The pear cider has been quietly fermenting under my kitchen table for about four weeks now. Typically cider would undergo that first round of fermentation for about two weeks, but because of travel plans we decided to let it sit longer. It was time to rack the cider into new carboys.

Racking means you siphon out the good liquid into a new container, leaving the thick layer of sediment behind. The process begins by washing out the new carboy. Some people sterilize the new container, others just rinse really well with clean water. For us, this meant another trip to the bath tub to rinse the five gallon containers.

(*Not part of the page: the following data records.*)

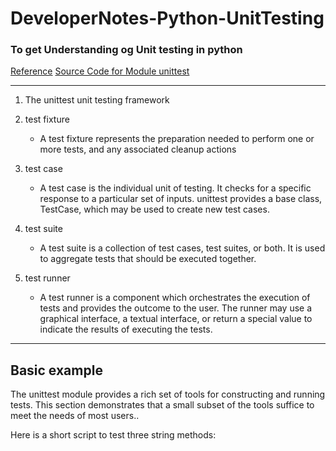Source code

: # DeveloperNotes-Python-UnitTesting
### To get Understanding og Unit testing in python
[Reference](https://docs.python.org/3/library/unittest.html#module-unittest)
[Source Code for Module unittest](https://pythonhosted.org/gchecky/unittest-pysrc.html)
____
1. The unittest unit testing framework
2. test fixture
   * A test fixture represents the preparation needed to perform one or more tests, and any associated cleanup actions
3. test case
    * A test case is the individual unit of testing. It checks for a specific response to a particular set of inputs. unittest provides a base class, TestCase,           which    may be used to create new test cases.
4. test suite
    * A test suite is a collection of test cases, test suites, or both. It is used to aggregate tests that should be executed together.
    
5. test runner
    * A test runner is a component which orchestrates the execution of tests and provides the outcome to the user. The runner may use a graphical interface, a            textual      interface, or return a special value to indicate the results of executing the tests.
    
_______
## Basic example
The unittest module provides a rich set of tools for constructing and running tests. This section demonstrates that a small subset of the tools suffice to meet the needs of most users..

Here is a short script to test three string methods:
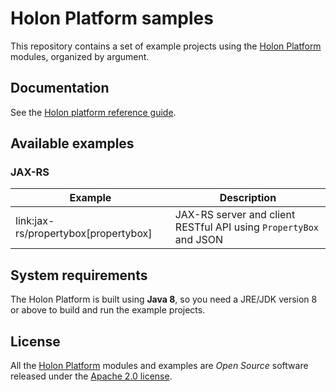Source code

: # Holon Platform samples

This repository contains a set of example projects using the [Holon Platform](https://holon-platform.com) modules, organized by argument.

## Documentation

See the [Holon platform reference guide](https://holon-platform.com/docs/current/reference).

## Available examples

### JAX-RS

Example | Description
------- | -----------
link:jax-rs/propertybox[propertybox]| JAX-RS server and client RESTful API using `PropertyBox` and JSON

## System requirements

The Holon Platform is built using __Java 8__, so you need a JRE/JDK version 8 or above to build and run the example projects.

## License

All the [Holon Platform](https://holon-platform.com) modules and examples are _Open Source_ software released under the [Apache 2.0 license](LICENSE.md).
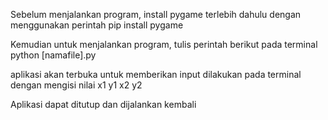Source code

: Sebelum menjalankan program, install pygame terlebih dahulu dengan menggunakan perintah
pip install pygame

Kemudian untuk menjalankan program, tulis perintah berikut pada terminal
python [namafile].py

aplikasi akan terbuka
untuk memberikan input dilakukan pada terminal dengan mengisi nilai
x1
y1
x2
y2

Aplikasi dapat ditutup dan dijalankan kembali
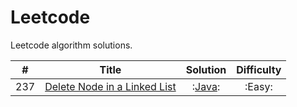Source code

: # Leetcode

Leetcode algorithm solutions. 

|#  |Title                                                              |Solution                                         |Difficulty|
|---|-------------------------------------------------------------------|:-----------------------------------------------:|:--------:|
|237|[Delete Node in a Linked List](https://leetcode.com/problems/delete-node-in-a-linked-list/)|:[Java](algorithm/DeleteNodeInaLinkedList):|:Easy:|




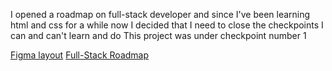 I opened a roadmap on full-stack developer and since I've been learning html and css for a while now I decided that I need to close the checkpoints I can and can't learn and do
This project was under checkpoint number 1

[Figma layout](https://www.figma.com/file/nh0V05z3NB87ue9v5PcO3R/writings.dev?type=design&node-id=0%3A1&t=2iQplaIojU3ydAfW-1)
[Full-Stack Roadmap](https://roadmap.sh/full-stack)
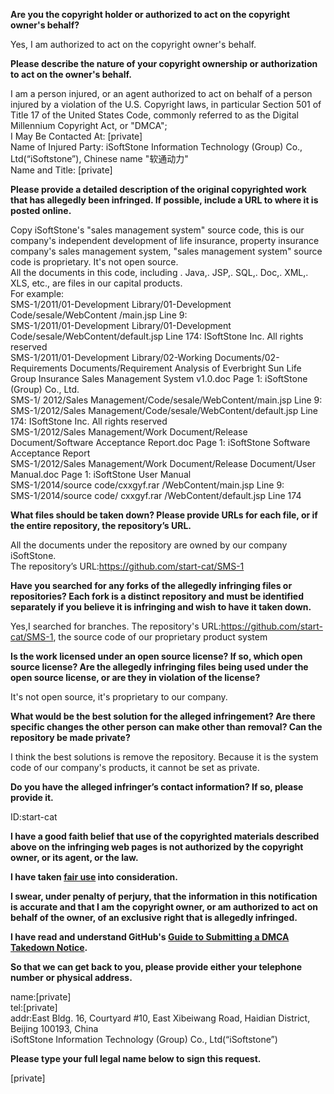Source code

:**Are you the copyright holder or authorized to act on the copyright owner's behalf?**

Yes, I am authorized to act on the copyright owner's behalf.

**Please describe the nature of your copyright ownership or authorization to act on the owner's behalf.**

I am a person injured, or an agent authorized to act on behalf of a person injured by a violation of the U.S. Copyright laws, in particular Section 501 of Title 17 of the United States Code, commonly referred to as the Digital Millennium Copyright Act, or "DMCA";  
I May Be Contacted At: [private]  
Name of Injured Party: iSoftStone Information Technology (Group) Co., Ltd(“iSoftstone”), Chinese name "软通动力"  
Name and Title: [private]

**Please provide a detailed description of the original copyrighted work that has allegedly been infringed. If possible, include a URL to where it is posted online.**

Copy iSoftStone's "sales management system" source code, this is our company's independent development of life insurance, property insurance company's sales management system, "sales management system" source code is proprietary. It's not open source.  
All the documents in this code, including . Java,. JSP,. SQL,. Doc,. XML,. XLS, etc., are files in our capital products.  
For example:  
SMS-1/2011/01-Development Library/01-Development Code/sesale/WebContent /main.jsp Line 9: <title>SoftStone Sales Management System</title>  
SMS-1/2011/01-Development Library/01-Development Code/sesale/WebContent/default.jsp Line 174: ISoftStone Inc. All rights reserved  
SMS-1/2011/01-Development Library/02-Working Documents/02-Requirements Documents/Requirement Analysis of Everbright Sun Life Group Insurance Sales Management System v1.0.doc Page 1: iSoftStone (Group) Co., Ltd.  
SMS-1/ 2012/Sales Management/Code/sesale/WebContent/main.jsp Line 9: <title>Soft Communication Sales Management System</title>  
SMS-1/2012/Sales Management/Code/sesale/WebContent/default.jsp Line 174: ISoftStone Inc. All rights reserved  
SMS-1/2012/Sales Management/Work Document/Release Document/Software Acceptance Report.doc Page 1: iSoftStone Software Acceptance Report  
SMS-1/2012/Sales Management/Work Document/Release Document/User Manual.doc Page 1: iSoftStone User Manual  
SMS-1/2014/source code/cxxgyf.rar /WebContent/main.jsp Line 9: <title> iSoftStone sales management system</title>  
SMS-1/2014/source code/ cxxgyf.rar /WebContent/default.jsp Line 174  

**What files should be taken down? Please provide URLs for each file, or if the entire repository, the repository’s URL.**

All the documents under the repository are owned by our company iSoftStone.  
The repository’s URL:https://github.com/start-cat/SMS-1

**Have you searched for any forks of the allegedly infringing files or repositories? Each fork is a distinct repository and must be identified separately if you believe it is infringing and wish to have it taken down.**

Yes,I searched for branches. The repository's URL:https://github.com/start-cat/SMS-1, the source code of our proprietary product system

**Is the work licensed under an open source license? If so, which open source license? Are the allegedly infringing files being used under the open source license, or are they in violation of the license?**

It's not open source, it's proprietary to our company.

**What would be the best solution for the alleged infringement? Are there specific changes the other person can make other than removal? Can the repository be made private?**

I think the best solutions is remove the repository. Because it is the system code of our company's products, it cannot be set as private.

**Do you have the alleged infringer’s contact information? If so, please provide it.**

ID:start-cat

**I have a good faith belief that use of the copyrighted materials described above on the infringing web pages is not authorized by the copyright owner, or its agent, or the law.**

**I have taken <a href="https://www.lumendatabase.org/topics/22">fair use</a> into consideration.**

**I swear, under penalty of perjury, that the information in this notification is accurate and that I am the copyright owner, or am authorized to act on behalf of the owner, of an exclusive right that is allegedly infringed.**

**I have read and understand GitHub's <a href="https://docs.github.com/articles/guide-to-submitting-a-dmca-takedown-notice/">Guide to Submitting a DMCA Takedown Notice</a>.**

**So that we can get back to you, please provide either your telephone number or physical address.**

name:[private]  
tel:[private]  
addr:East Bldg. 16, Courtyard #10, East Xibeiwang Road, Haidian District, Beijing 100193, China  
iSoftStone Information Technology (Group) Co., Ltd(“iSoftstone”)

**Please type your full legal name below to sign this request.**

[private]
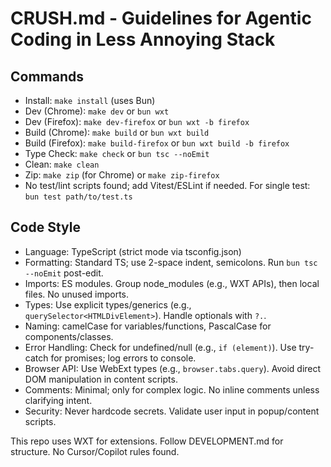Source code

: # CRUSH.md - Guidelines for Agentic Coding in Less Annoying Stack

## Commands

- Install: `make install` (uses Bun)
- Dev (Chrome): `make dev` or `bun wxt`
- Dev (Firefox): `make dev-firefox` or `bun wxt -b firefox`
- Build (Chrome): `make build` or `bun wxt build`
- Build (Firefox): `make build-firefox` or `bun wxt build -b firefox`
- Type Check: `make check` or `bun tsc --noEmit`
- Clean: `make clean`
- Zip: `make zip` (for Chrome) or `make zip-firefox`
- No test/lint scripts found; add Vitest/ESLint if needed. For single test: `bun test path/to/test.ts`

## Code Style

- Language: TypeScript (strict mode via tsconfig.json)
- Formatting: Standard TS; use 2-space indent, semicolons. Run `bun tsc --noEmit` post-edit.
- Imports: ES modules. Group node_modules (e.g., WXT APIs), then local files. No unused imports.
- Types: Use explicit types/generics (e.g., `querySelector<HTMLDivElement>`). Handle optionals with `?.`.
- Naming: camelCase for variables/functions, PascalCase for components/classes.
- Error Handling: Check for undefined/null (e.g., `if (element)`). Use try-catch for promises; log errors to console.
- Browser API: Use WebExt types (e.g., `browser.tabs.query`). Avoid direct DOM manipulation in content scripts.
- Comments: Minimal; only for complex logic. No inline comments unless clarifying intent.
- Security: Never hardcode secrets. Validate user input in popup/content scripts.

This repo uses WXT for extensions. Follow DEVELOPMENT.md for structure. No Cursor/Copilot rules found.
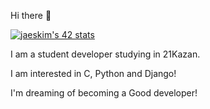 Hi there 👋

[![jaeskim's 42 stats](https://badge42.herokuapp.com/api/stats/vpaladin)](https://github.com/JaeSeoKim/badge42)

I am a student developer studying in 21Kazan.

I am interested in C, Python and Django!

I'm dreaming of becoming a Good developer!
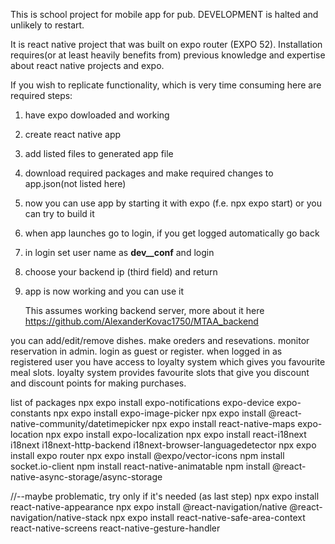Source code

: This is school project for mobile app for pub.
DEVELOPMENT is halted and unlikely to restart.

It is react native project that was built on expo router (EXPO 52).
Installation requires(or at least heavily benefits from) previous knowledge and expertise about
react native projects and expo.

If you wish to replicate functionality, which is very time consuming here are required steps:
1. have expo dowloaded and working
2. create react native app
3. add listed files to generated app file
4. download required packages and make required changes to app.json(not listed here)
5. now you can use app by starting it with expo (f.e. npx expo start) or you can try to build it
6. when app launches go to login, if you get logged automatically go back
7. in login set user name as __dev__conf__ and login
8. choose your backend ip (third field) and return
9. app is now working and you can use it

    This assumes working backend server, more about it here
   https://github.com/AlexanderKovac1750/MTAA_backend

you can add/edit/remove dishes.
make oreders and resevations.
monitor reservation in admin.
login as guest or register.
when logged in as registered user you have access to loyalty system which gives you favourite meal slots.
loyalty system provides favourite slots that give you discount and discount points for making purchases.

list of packages
npx expo install expo-notifications expo-device expo-constants
npx expo install expo-image-picker
npx expo install @react-native-community/datetimepicker
npx expo install react-native-maps expo-location
npx expo install expo-localization
npx expo install react-i18next i18next i18next-http-backend i18next-browser-languagedetector
npx expo install expo router
npx expo install @expo/vector-icons
npm install socket.io-client
npm install react-native-animatable
npm install @react-native-async-storage/async-storage

//--maybe problematic, try only if it's needed (as last step)
npx expo install react-native-appearance
npx expo install @react-navigation/native @react-navigation/native-stack
npx expo install react-native-safe-area-context react-native-screens react-native-gesture-handler
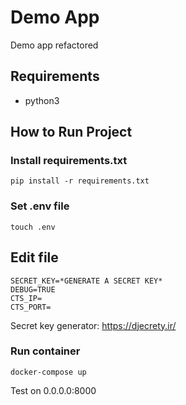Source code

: # Demo App
Demo app refactored

## Requirements
- python3

## How to Run Project

### Install requirements.txt
    pip install -r requirements.txt

### Set .env file
    touch .env
    
## Edit file
    SECRET_KEY=*GENERATE A SECRET KEY*
    DEBUG=TRUE
    CTS_IP=
    CTS_PORT=

Secret key generator: https://djecrety.ir/
    
### Run container
    docker-compose up

Test on 0.0.0.0:8000


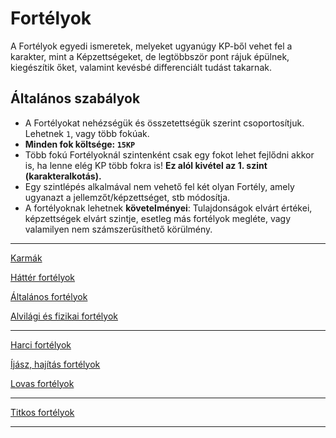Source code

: # Fortélyok

A Fortélyok egyedi ismeretek, melyeket ugyanúgy KP-ből vehet fel a karakter, mint a Képzettségeket, de legtöbbször pont rájuk épülnek, kiegészítik őket, valamint kevésbé differenciált tudást takarnak.

## Általános szabályok

- A Fortélyokat nehézségük és összetettségük szerint csoportosítjuk. Lehetnek `1`, vagy több fokúak.
- **Minden fok költsége: `15KP`**
- Több fokú Fortélyoknál szintenként csak egy fokot lehet fejlődni akkor is, ha lenne elég KP több fokra is! **Ez alól kivétel az 1. szint (karakteralkotás).**
- Egy szintlépés alkalmával nem vehető fel két olyan Fortély, amely ugyanazt a jellemzőt/képzettséget, stb módosítja.
- A fortélyoknak lehetnek **követelményei**: Tulajdonságok elvárt értékei, képzettségek elvárt szintje, esetleg más fortélyok megléte, vagy valamilyen nem számszerűsíthető körülmény.

---

[Karmák](031_karmak.md)

[Háttér fortélyok](032_hatter_fortelyok.md)

[Általános fortélyok](033_altalanos_fortelyok.md)

[Alvilági és fizikai fortélyok](038_alvilagi_fizikai_fortelyok.md)

---

[Harci fortélyok](035_harci_fortelyok.md)

[Íjász, hajítás fortélyok](036_ijasz_hajitas_fortelyok.md)

[Lovas fortélyok](037_lovas_fortelyok.md)

---

[Titkos fortélyok](034_titkos_fortelyok.md)

---
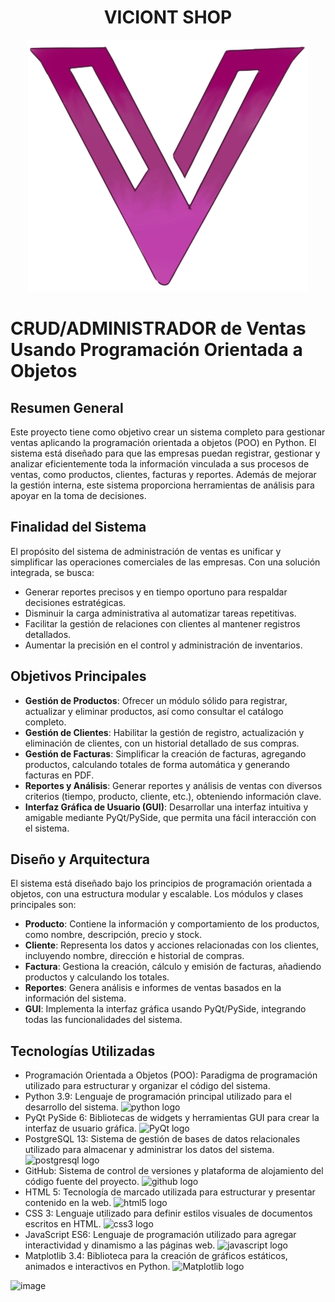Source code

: 
<h1 align="center"> VICIONT SHOP </h1>

<p align="center">
<img src="https://github.com/CrissyjuanxD/Viciont-Shop/blob/master/static/img/cucho_logof.png" />
</p>

# CRUD/ADMINISTRADOR de Ventas Usando Programación Orientada a Objetos

## Resumen General
Este proyecto tiene como objetivo crear un sistema completo para gestionar ventas aplicando la programación orientada a objetos (POO) en Python. El sistema está diseñado para que las empresas puedan registrar, gestionar y analizar eficientemente toda la información vinculada a sus procesos de ventas, como productos, clientes, facturas y reportes. Además de mejorar la gestión interna, este sistema proporciona herramientas de análisis para apoyar en la toma de decisiones.

## Finalidad del Sistema
El propósito del sistema de administración de ventas es unificar y simplificar las operaciones comerciales de las empresas. Con una solución integrada, se busca:

- Generar reportes precisos y en tiempo oportuno para respaldar decisiones estratégicas.
- Disminuir la carga administrativa al automatizar tareas repetitivas.
- Facilitar la gestión de relaciones con clientes al mantener registros detallados.
- Aumentar la precisión en el control y administración de inventarios.

## Objetivos Principales
- **Gestión de Productos**: Ofrecer un módulo sólido para registrar, actualizar y eliminar productos, así como consultar el catálogo completo.
- **Gestión de Clientes**: Habilitar la gestión de registro, actualización y eliminación de clientes, con un historial detallado de sus compras.
- **Gestión de Facturas**: Simplificar la creación de facturas, agregando productos, calculando totales de forma automática y generando facturas en PDF.
- **Reportes y Análisis**: Generar reportes y análisis de ventas con diversos criterios (tiempo, producto, cliente, etc.), obteniendo información clave.
- **Interfaz Gráfica de Usuario (GUI)**: Desarrollar una interfaz intuitiva y amigable mediante PyQt/PySide, que permita una fácil interacción con el sistema.

## Diseño y Arquitectura
El sistema está diseñado bajo los principios de programación orientada a objetos, con una estructura modular y escalable. Los módulos y clases principales son:

- **Producto**: Contiene la información y comportamiento de los productos, como nombre, descripción, precio y stock.
- **Cliente**: Representa los datos y acciones relacionadas con los clientes, incluyendo nombre, dirección e historial de compras.
- **Factura**: Gestiona la creación, cálculo y emisión de facturas, añadiendo productos y calculando los totales.
- **Reportes**: Genera análisis e informes de ventas basados en la información del sistema.
- **GUI**: Implementa la interfaz gráfica usando PyQt/PySide, integrando todas las funcionalidades del sistema.


## Tecnologías Utilizadas
<ul>
    <li>Programación Orientada a Objetos (POO): Paradigma de programación utilizado para estructurar y organizar el código del sistema.</li>
    <li>Python 3.9: Lenguaje de programación principal utilizado para el desarrollo del sistema.    <img src="https://cdn.jsdelivr.net/gh/devicons/devicon/icons/python/python-original.svg" height="30" alt="python logo"  /></li>
    <li>PyQt PySide 6: Bibliotecas de widgets y herramientas GUI para crear la interfaz de usuario gráfica.    <img src="https://cdn.jsdelivr.net/gh/devicons/devicon/icons/qt/qt-original.svg" height="30" alt="PyQt logo" />
</li>
    <li>PostgreSQL 13: Sistema de gestión de bases de datos relacionales utilizado para almacenar y administrar los datos del sistema.    <img src="https://cdn.jsdelivr.net/gh/devicons/devicon/icons/postgresql/postgresql-original.svg" height="30" alt="postgresql logo"  /></li>
    <li>GitHub: Sistema de control de versiones y plataforma de alojamiento del código fuente del proyecto.    <img src="https://cdn.jsdelivr.net/gh/devicons/devicon/icons/github/github-original.svg" height="30" alt="github logo"  /></li>
    <li>HTML 5: Tecnología de marcado utilizada para estructurar y presentar contenido en la web.    <img src="https://cdn.jsdelivr.net/gh/devicons/devicon/icons/html5/html5-original.svg" height="30" alt="html5 logo"  /></li>
    <li>CSS 3: Lenguaje utilizado para definir estilos visuales de documentos escritos en HTML.    <img src="https://cdn.jsdelivr.net/gh/devicons/devicon/icons/css3/css3-original.svg" height="30" alt="css3 logo"  /></li>
    <li>JavaScript ES6: Lenguaje de programación utilizado para agregar interactividad y dinamismo a las páginas web.    <img src="https://cdn.jsdelivr.net/gh/devicons/devicon/icons/javascript/javascript-original.svg" height="30" alt="javascript logo"  /></li>
</li>
    <li>Matplotlib 3.4: Biblioteca para la creación de gráficos estáticos, animados e interactivos en Python.    <img src="https://cdn.jsdelivr.net/gh/devicons/devicon/icons/matlab/matlab-original.svg" height="30" alt="Matplotlib logo" />
</li>
</ul>


![image](https://github.com/user-attachments/assets/8bbf7c23-7b04-4033-b4f0-7a91a8284031)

Our original double batch was put into six gallon containers, but we choose five gallon carboys for this second fermentation because we were leaving so much sediment behind and you don’t want a lot of head space in the containers. The good liquid was siphoned in, air locks were put into place, and we were done! The whole process was only maybe 15-20 minutes.

The second fermentation will take another couple weeks before we bottle everything. When we bottle the cider, we will add more juice (pear, blackberry, whatever). That gives the yeast something to eat while it’s in the bottle, which will release gas that gets trapped in the bottle. This gives us natural carbonation and a slightly sweetened cider.

What I haven’t mentioned yet is that I may have messed up the whole thing already… These carboys were hiding under the kitchen table while I went about my life and I didn’t notice the airlocks had gone dry. We tried the cider when we were racking it and didn’t taste anything sour/foul, so let’s cross our fingers that we will still have a delicious end product from our efforts.